--- Goal of the exercise ---
Reproduce the entries verbatim; no pictures.

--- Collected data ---
== == ==
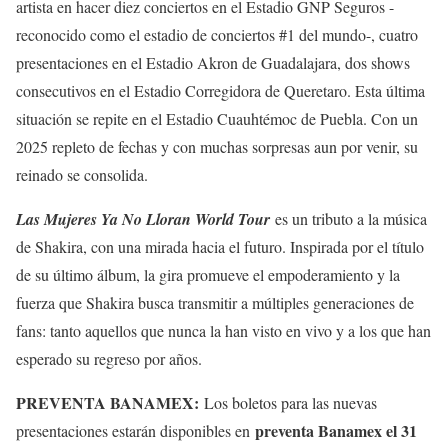
artista en hacer diez conciertos en el Estadio GNP Seguros -
reconocido como el estadio de conciertos #1 del mundo-, cuatro
presentaciones en el Estadio Akron de Guadalajara, dos shows
consecutivos en el Estadio Corregidora de Queretaro. Esta última
situación se repite en el Estadio Cuauhtémoc de Puebla. Con un
2025 repleto de fechas y con muchas sorpresas aun por venir, su
reinado se consolida.
Las Mujeres Ya No Lloran World Tour
es un tributo a la música
de Shakira, con una mirada hacia el futuro. Inspirada por el título
de su último álbum, la gira promueve el empoderamiento y la
fuerza que Shakira busca transmitir a múltiples generaciones de
fans: tanto aquellos que nunca la han visto en vivo y a los que han
esperado su regreso por años.
PREVENTA BANAMEX:
Los boletos para las nuevas
preventa Banamex el 31
presentaciones estarán disponibles en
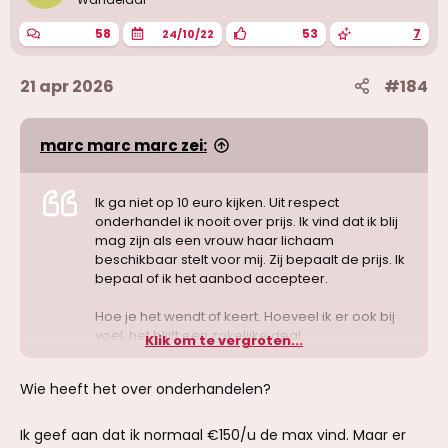
58
53
7
24/10/22
21 apr 2026
#184
marc marc marc zei:
Ik ga niet op 10 euro kijken. Uit respect
onderhandel ik nooit over prijs. Ik vind dat ik blij
mag zijn als een vrouw haar lichaam
beschikbaar stelt voor mij. Zij bepaalt de prijs. Ik
bepaal of ik het aanbod accepteer.
Hoe je het wendt of keert. Hoeveel ik er ook bij
voel, het blijft een zakelijke deal.
Klik om te vergroten...
Wie heeft het over onderhandelen?
Ik geef aan dat ik normaal €150/u de max vind. Maar er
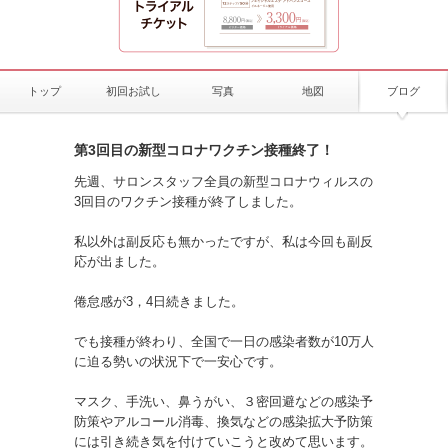
トップ
初回お試し
写真
地図
ブログ
第3回目の新型コロナワクチン接種終了！
先週、サロンスタッフ全員の新型コロナウィルスの
3回目のワクチン接種が終了しました。
私以外は副反応も無かったですが、私は今回も副反
応が出ました。
倦怠感が3，4日続きました。
でも接種が終わり、全国で一日の感染者数が10万人
に迫る勢いの状況下で一安心です。
マスク、手洗い、鼻うがい、３密回避などの感染予
防策やアルコール消毒、換気などの感染拡大予防策
には引き続き気を付けていこうと改めて思います。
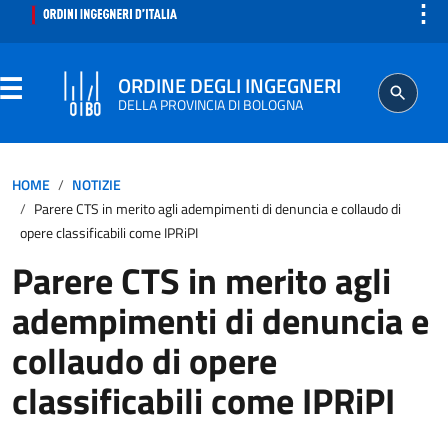
⋮
ORDINE DEGLI INGEGNERI
DELLA PROVINCIA DI BOLOGNA
ORDINE
HOME
NOTIZIE
Parere CTS in merito agli adempimenti di denuncia e collaudo di
SEGRETERIA
opere classificabili come IPRiPI
Parere CTS in merito agli
ISCRITTO
adempimenti di denuncia e
PROFESSIONE
collaudo di opere
classificabili come IPRiPI
AGGIORNAMENTO PROFESSIONALE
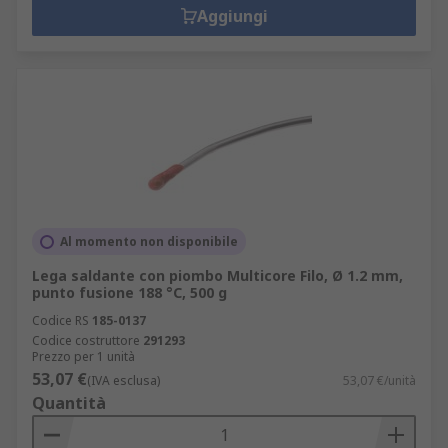
Aggiungi
Al momento non disponibile
Lega saldante con piombo Multicore Filo, Ø 1.2 mm,
punto fusione 188 °C, 500 g
Codice RS
185-0137
Codice costruttore
291293
Prezzo per 1 unità
53,07 €
(IVA esclusa)
53,07 €/unità
Quantità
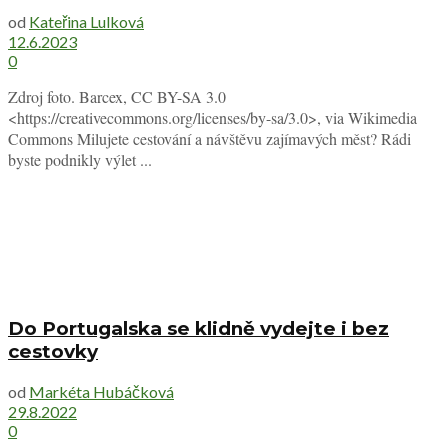
od
Kateřina Lulková
12.6.2023
0
Zdroj foto. Barcex, CC BY-SA 3.0
<https://creativecommons.org/licenses/by-sa/3.0>, via Wikimedia
Commons Milujete cestování a návštěvu zajímavých měst? Rádi
byste podnikly výlet ...
Do Portugalska se klidně vydejte i bez
cestovky
od
Markéta Hubáčková
29.8.2022
0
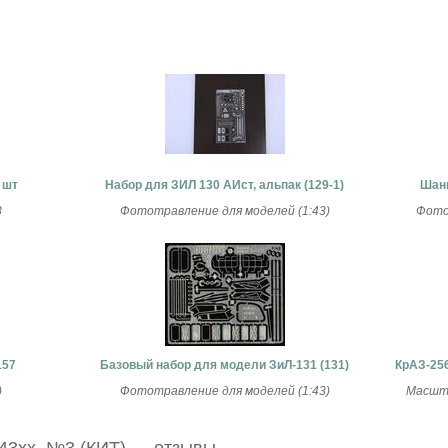
 шт
Набор для ЗИЛ 130 АИст, альпак (129-1)
Шанц
3
Фототравление для моделей (1:43)
Фото
157
Базовый набор для модели ЗиЛ-131 (131)
КрАЗ-256
)
Фототравление для моделей (1:43)
Масшта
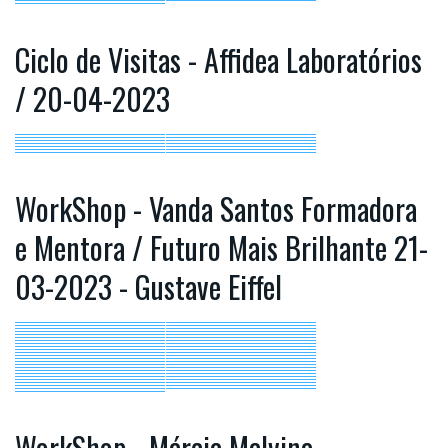
Ciclo de Visitas - Affidea Laboratórios
/ 20-04-2023
WorkShop - Vanda Santos Formadora
e Mentora / Futuro Mais Brilhante 21-
03-2023 - Gustave Eiffel
WorkShop - Márcia Malvina,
== == ==
--- Answer for the task ---
artista en hacer diez conciertos en el Estadio GNP Seguros -
reconocido como el estadio de conciertos #1 del mundo-, cuatro
presentaciones en el Estadio Akron de Guadalajara, dos shows
consecutivos en el Estadio Corregidora de Queretaro. Esta última
situación se repite en el Estadio Cuauhtémoc de Puebla. Con un
2025 repleto de fechas y con muchas sorpresas aun por venir, su
reinado se consolida.
Las Mujeres Ya No Lloran World Tour
es un tributo a la música
de Shakira, con una mirada hacia el futuro. Inspirada por el título
de su último álbum, la gira promueve el empoderamiento y la
fuerza que Shakira busca transmitir a múltiples generaciones de
fans: tanto aquellos que nunca la han visto en vivo y a los que han
esperado su regreso por años.
PREVENTA BANAMEX:
Los boletos para las nuevas
preventa Banamex el 31
presentaciones estarán disponibles en
58
53
7
24/10/22
21 apr 2026
#184
marc marc marc zei:
Ik ga niet op 10 euro kijken. Uit respect
onderhandel ik nooit over prijs. Ik vind dat ik blij
mag zijn als een vrouw haar lichaam
beschikbaar stelt voor mij. Zij bepaalt de prijs. Ik
bepaal of ik het aanbod accepteer.
Hoe je het wendt of keert. Hoeveel ik er ook bij
voel, het blijft een zakelijke deal.
Klik om te vergroten...
Wie heeft het over onderhandelen?
Ik geef aan dat ik normaal €150/u de max vind. Maar er
トップ
初回お試し
写真
地図
ブログ
第3回目の新型コロナワクチン接種終了！
先週、サロンスタッフ全員の新型コロナウィルスの
3回目のワクチン接種が終了しました。
私以外は副反応も無かったですが、私は今回も副反
応が出ました。
倦怠感が3，4日続きました。
でも接種が終わり、全国で一日の感染者数が10万人
に迫る勢いの状況下で一安心です。
マスク、手洗い、鼻うがい、３密回避などの感染予
防策やアルコール消毒、換気などの感染拡大予防策
には引き続き気を付けていこうと改めて思います。
⋮
ORDINE DEGLI INGEGNERI
DELLA PROVINCIA DI BOLOGNA
ORDINE
HOME
NOTIZIE
Parere CTS in merito agli adempimenti di denuncia e collaudo di
SEGRETERIA
opere classificabili come IPRiPI
Parere CTS in merito agli
ISCRITTO
adempimenti di denuncia e
PROFESSIONE
collaudo di opere
classificabili come IPRiPI
AGGIORNAMENTO PROFESSIONALE
Aggiungi
Al momento non disponibile
Lega saldante con piombo Multicore Filo, Ø 1.2 mm,
punto fusione 188 °C, 500 g
Codice RS
185-0137
Codice costruttore
291293
Prezzo per 1 unità
53,07 €
(IVA esclusa)
53,07 €/unità
Quantità
od
Kateřina Lulková
12.6.2023
0
Zdroj foto. Barcex, CC BY-SA 3.0
<https://creativecommons.org/licenses/by-sa/3.0>, via Wikimedia
Commons Milujete cestování a návštěvu zajímavých měst? Rádi
byste podnikly výlet ...
Do Portugalska se klidně vydejte i bez
cestovky
od
Markéta Hubáčková
29.8.2022
0
 шт
Набор для ЗИЛ 130 АИст, альпак (129-1)
Шанц
3
Фототравление для моделей (1:43)
Фото
157
Базовый набор для модели ЗиЛ-131 (131)
КрАЗ-256
)
Фототравление для моделей (1:43)
Масшта
Ciclo de Visitas - Affidea Laboratórios
/ 20-04-2023
WorkShop - Vanda Santos Formadora
e Mentora / Futuro Mais Brilhante 21-
03-2023 - Gustave Eiffel
WorkShop - Márcia Malvina,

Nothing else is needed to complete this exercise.